Although we don't believe in timing the market or panicking over daily movements, we do like to keep an eye on market changes -- just in case they're material to our investing thesis.

The stock market once again followed a troubling trend Thursday, starting off the morning with sizable gains that quickly evaporated and turned into modest losses. Even though the Dow Jones Industrials (DJINDICES:^DJI) only finished down 18 points, and the S&P 500 actually managed to gain ground fractionally on the day, investors are nevertheless concerned about the lack of follow-through in the bull market as it tries to extend for a sixth year. Helping hold the Dow back were AT&T (NYSE:T) and Verizon (NYSE:VZ), both of which dropped around 2%, while DuPont (NYSE:DD) was the biggest gainer in the Dow with a rise of about 1.3%.

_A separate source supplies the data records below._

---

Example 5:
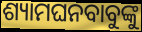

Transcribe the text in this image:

ଶ୍ୟାମଘନବାବୁଙ୍କୁ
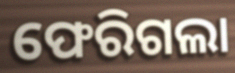
ଫେରିଗଲା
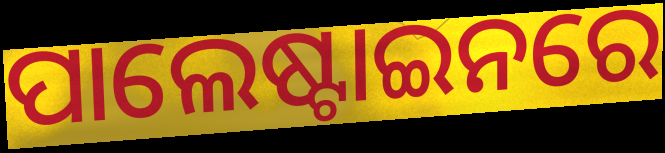
ପାଲେଷ୍ଟାଇନରେ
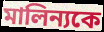
মালিন্যকে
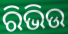
ରିଭିଉ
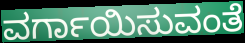
ವರ್ಗಾಯಿಸುವಂತೆ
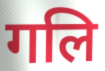
गलि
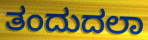
ತಂದುದಲಾ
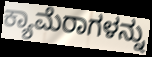
ಕ್ಯಾಮೆರಾಗಳನ್ನು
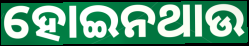
ହୋଇନଥାଉ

The declines in Verizon and AT&T stemmed from the solid performance of T-Mobile US, which announced its preliminary customer results for the fourth quarter last night. Net customer additions soared more than 60% sequentially, to 1.645 million, reversing a net loss of subscribers during the previous year's fourth quarter. Those new customers came from both the postpaid and prepaid side of its business, showing that the carrier's efforts to become more competitive have been extremely successful in turning the tide. It wasn't that long ago that many analysts had written off AT&T and Verizon's main competitors as being has-beens in the mobile race; but now, T-Mobile has rewritten the story and will force the larger carriers to answer with smart strategic initiatives of their own in order to retain and build on their market share.

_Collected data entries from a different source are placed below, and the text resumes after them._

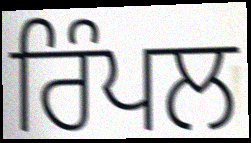
ਰਿੰਪਲ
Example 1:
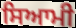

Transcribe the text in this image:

ਸਿਆਮੀ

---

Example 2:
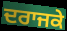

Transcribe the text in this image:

ਦਰਾਜਕੇ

DuPont's gains came largely from an analyst upgrade, with Merrill Lynch giving the chemical giant a greater price target. But what's more surprising about the move is that rival Monsanto (NYSE:MON) gave back all of its post-earnings gains from Wednesday, falling nearly 3% today as another Wall Street analyst pointed to the potential for poor corn prices that could hurt Monsanto's ability to maintain pricing power over its corn seed products. With DuPont aiming at many of the same markets as Monsanto, its stock arguably should be susceptible to such events, as well, but there's no sign of that in today's price action.

Looking forward, the employment report tomorrow morning will go a long way toward determining the Dow's direction for the week. Positive numbers could restore faith in the solidity of the economic recovery, although even that might not send share prices higher if investors conclude that a withdrawal of accommodative Federal Reserve policy is more negative than a strong economy is positive.